Derajat kesehatan masyarakat sesungguhnya bukan hanya soal pelayanan kesehatan, tetapi juga faktor lingkungan. Bahkan, hal itu memiliki pengaruh hingga 40 persen.
Pernyataan tersebut diungkapkan oleh Menteri Kesehatan Nila F. Moeloek dalam Rapat Kerja Nasional Indonesia Bersih yang di Gedung Kementerian Lingkungan Hidup dan Kehutanan pada Kamis (21/2/2019). Adapun, acara tersebut digelar oleh Kementerian Koordinator Bidang Kemaritiman dan Kementerian LHK.
Nila mengungkapkan mengenai Teori H.L. Blum dalam kesempatan tersebut. Seperti dikutip dari rilis di sehatnegeriku.kemkes.go.id pada Jumat (22/2/2019), derajat kesehatan ditentukan oleh 40 persen faktor lingkungan, 30 persen faktor perilaku, 20 persen pelayanan kesehatan, dan 10 persen genetika atau keturunan.
Sehingga, demi mencapai kesehatan yang baik, menjaga kebersihan lingkungan dan sanitasi adalah faktor penentu tertinggi demi meningkatkan kesehatan masyarakat. Masalahnya, yang terjadi di masyarakat Indonesia saat ini faktor pelayanan kesehatan dianggap yang paling menentukan.

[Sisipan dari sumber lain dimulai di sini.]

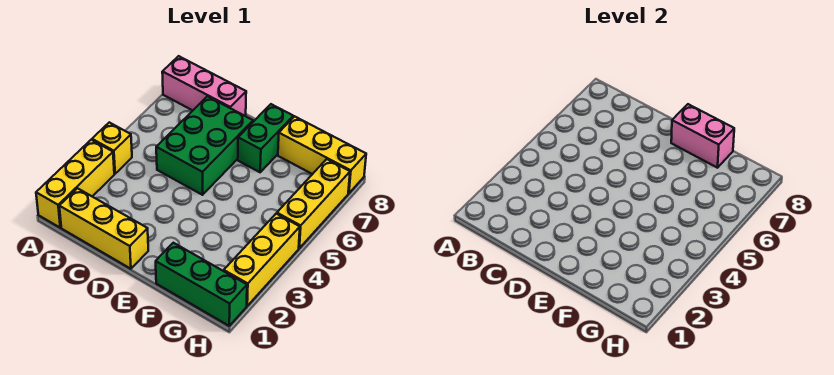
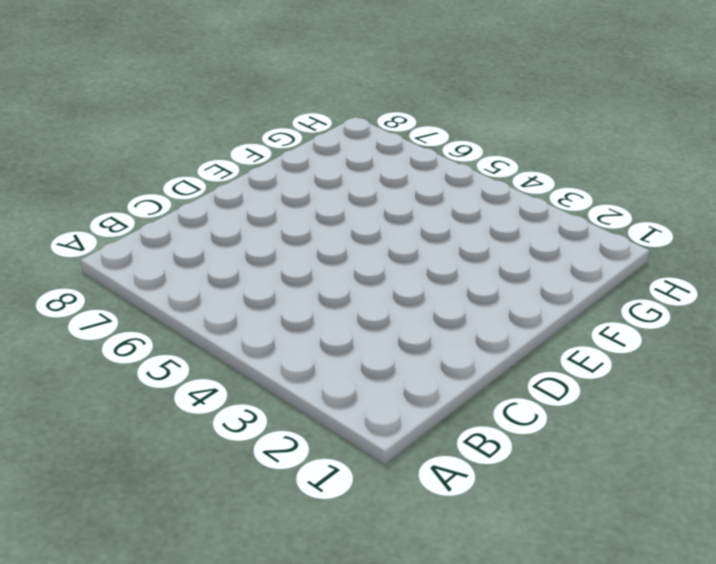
none -> yellow 1x3 brick [36,140,114,228]
none -> yellow 1x1 brick [92,122,132,174]

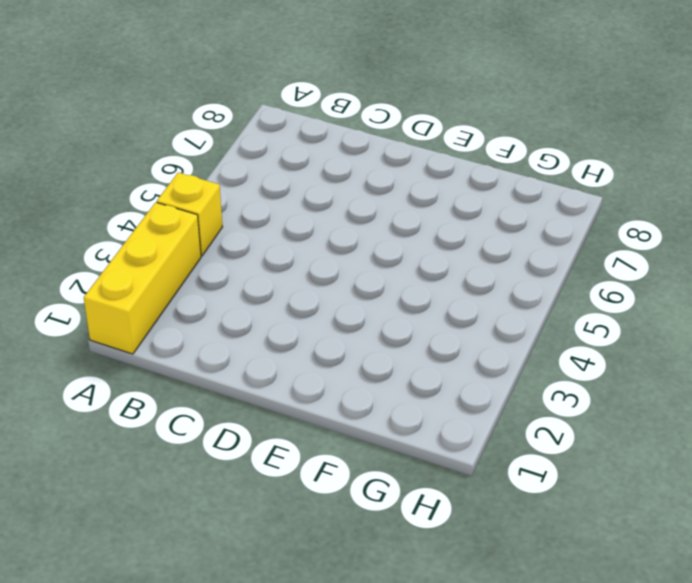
none -> pink 1x3 brick [162,56,246,116]
none -> yellow 1x3 brick [59,188,148,269]

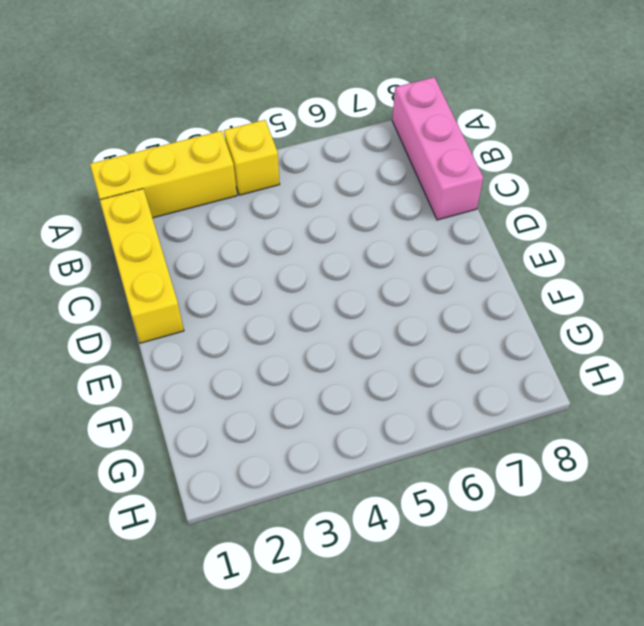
none -> green 2x3 brick [156,96,253,195]
none -> green 1x2 brick [238,104,293,172]

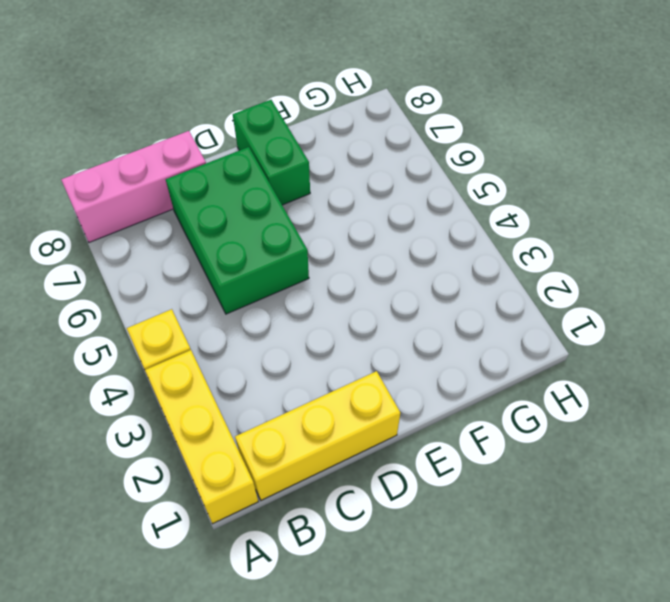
none -> green 1x3 brick [156,243,247,326]
none -> yellow 1x3 brick [278,116,366,193]

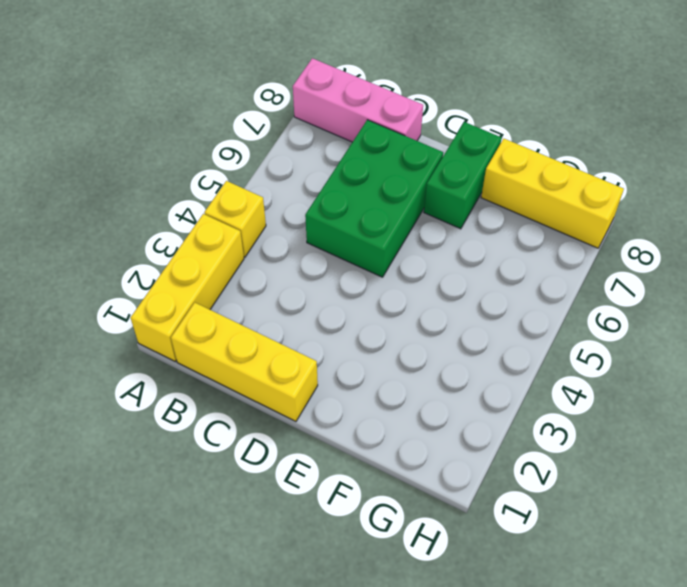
none -> green 1x3 brick [156,243,247,326]
none -> yellow 1x3 brick [224,214,300,306]

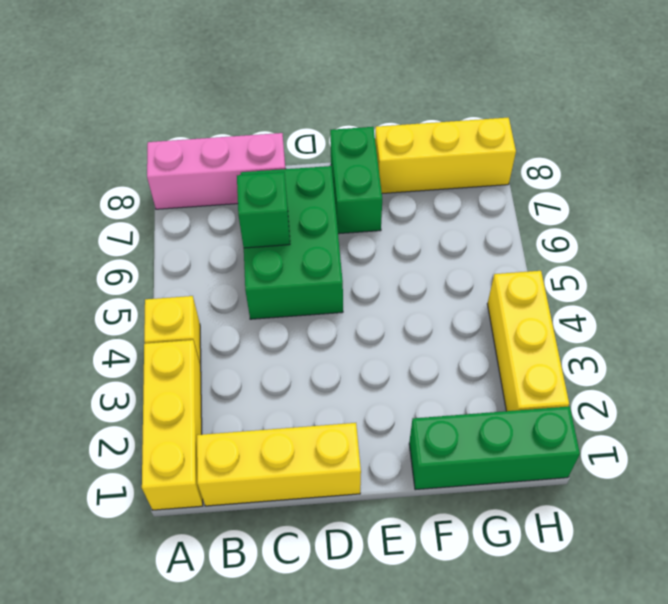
green 1x1 brick [237,172,290,248] -> none
none -> yellow 1x3 brick [277,159,350,248]
none -> pink 1x2 brick [671,104,734,168]

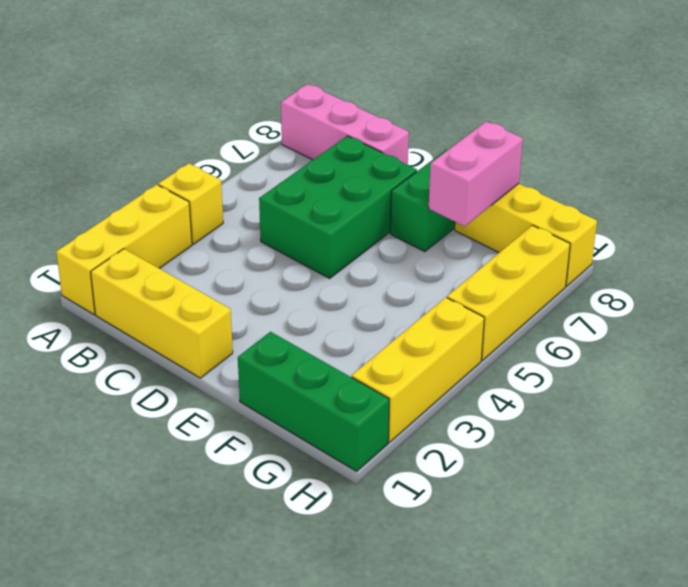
pink 1x2 brick [429,121,523,226] -> pink 1x2 brick turned to [671,104,734,168]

Masyarakat lebih sering mengobati
Ini menunjukkan bahwa masyarakat banyak yang melakukan pengobatan atau kuratif di fasilitas kesehatan, tetapi kebersihan lingkungannya kurang dijaga.
“Saat ini, 80 persen umumnya kuratif, yang untuk pencegahan 20 persen,” imbuh Nila.
Kebersihan lingkungan sendiri bukan hanya soal sampah. Namun juga unsur kimia, biologi, dan sosio-budaya. Jika tidak melakukan pencegahan lewat lingkungan, jumlah orang yang sakit bisa bertambah.
Kanker misalnya, kata Nila, banyak perubahan material di lingkungan, yang bisa menimbulkan penyakit tersebut. Misalnya pembakaran sampah plastik yang mengandung polyvinylchlorude (PVC) dan mengeluarkan zat berbahaya.
Maka dari itu, Kementerian Kesehatan tidak bisa bertanggung jawab atas kesehatan setiap orang. Sehingga, pencegahan penyakit haruslah dilakukan mulai dari diri sendiri.